LISTED ENTRIES →

================================

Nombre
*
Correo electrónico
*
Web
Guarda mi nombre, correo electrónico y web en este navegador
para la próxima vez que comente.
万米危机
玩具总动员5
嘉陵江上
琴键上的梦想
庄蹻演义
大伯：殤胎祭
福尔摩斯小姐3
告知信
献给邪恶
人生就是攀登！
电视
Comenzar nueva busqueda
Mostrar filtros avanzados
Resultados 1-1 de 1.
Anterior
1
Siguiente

================================

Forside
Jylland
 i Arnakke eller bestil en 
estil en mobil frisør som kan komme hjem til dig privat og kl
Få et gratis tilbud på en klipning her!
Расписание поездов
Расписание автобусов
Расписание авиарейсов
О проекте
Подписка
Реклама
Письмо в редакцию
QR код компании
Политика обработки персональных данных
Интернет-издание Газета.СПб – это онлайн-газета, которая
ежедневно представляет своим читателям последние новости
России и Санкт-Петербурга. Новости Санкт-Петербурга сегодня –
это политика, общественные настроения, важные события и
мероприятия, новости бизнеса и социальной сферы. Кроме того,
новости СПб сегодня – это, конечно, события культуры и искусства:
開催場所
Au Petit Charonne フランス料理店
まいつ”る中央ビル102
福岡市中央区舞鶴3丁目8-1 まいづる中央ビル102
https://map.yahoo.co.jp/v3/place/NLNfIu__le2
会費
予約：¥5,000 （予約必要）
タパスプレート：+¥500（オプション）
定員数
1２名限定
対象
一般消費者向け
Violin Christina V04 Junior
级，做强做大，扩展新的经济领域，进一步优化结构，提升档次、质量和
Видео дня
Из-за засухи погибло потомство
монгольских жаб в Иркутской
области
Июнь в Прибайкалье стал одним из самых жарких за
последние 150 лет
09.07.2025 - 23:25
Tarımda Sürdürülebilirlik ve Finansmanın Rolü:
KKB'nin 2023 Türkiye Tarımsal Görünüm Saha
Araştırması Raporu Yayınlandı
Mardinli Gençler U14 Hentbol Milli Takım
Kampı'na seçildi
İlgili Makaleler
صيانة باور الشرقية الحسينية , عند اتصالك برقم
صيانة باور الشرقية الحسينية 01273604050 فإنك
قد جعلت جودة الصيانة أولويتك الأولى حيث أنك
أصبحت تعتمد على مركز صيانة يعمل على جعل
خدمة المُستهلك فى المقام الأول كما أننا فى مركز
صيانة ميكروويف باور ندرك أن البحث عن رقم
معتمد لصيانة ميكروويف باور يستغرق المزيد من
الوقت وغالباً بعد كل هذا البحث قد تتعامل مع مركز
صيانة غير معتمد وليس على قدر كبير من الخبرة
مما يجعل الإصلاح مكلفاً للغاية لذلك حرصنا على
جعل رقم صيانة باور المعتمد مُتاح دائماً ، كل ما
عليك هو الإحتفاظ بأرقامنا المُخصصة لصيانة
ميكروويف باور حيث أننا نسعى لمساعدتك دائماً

================================

WORK TO COMPLETE →
Your task is to restate, word for word, only those lines above that fall between the line holding "Июнь в Прибайкалье" and the line holding "ميكروويف باور حيث أننا نسعى لمساعدتك دائماً", inclusive.

EXPECTED ANSWER →
Июнь в Прибайкалье стал одним из самых жарких за
последние 150 лет
09.07.2025 - 23:25
Tarımda Sürdürülebilirlik ve Finansmanın Rolü:
KKB'nin 2023 Türkiye Tarımsal Görünüm Saha
Araştırması Raporu Yayınlandı
Mardinli Gençler U14 Hentbol Milli Takım
Kampı'na seçildi
İlgili Makaleler
صيانة باور الشرقية الحسينية , عند اتصالك برقم
صيانة باور الشرقية الحسينية 01273604050 فإنك
قد جعلت جودة الصيانة أولويتك الأولى حيث أنك
أصبحت تعتمد على مركز صيانة يعمل على جعل
خدمة المُستهلك فى المقام الأول كما أننا فى مركز
صيانة ميكروويف باور ندرك أن البحث عن رقم
معتمد لصيانة ميكروويف باور يستغرق المزيد من
الوقت وغالباً بعد كل هذا البحث قد تتعامل مع مركز
صيانة غير معتمد وليس على قدر كبير من الخبرة
مما يجعل الإصلاح مكلفاً للغاية لذلك حرصنا على
جعل رقم صيانة باور المعتمد مُتاح دائماً ، كل ما
عليك هو الإحتفاظ بأرقامنا المُخصصة لصيانة
ميكروويف باور حيث أننا نسعى لمساعدتك دائماً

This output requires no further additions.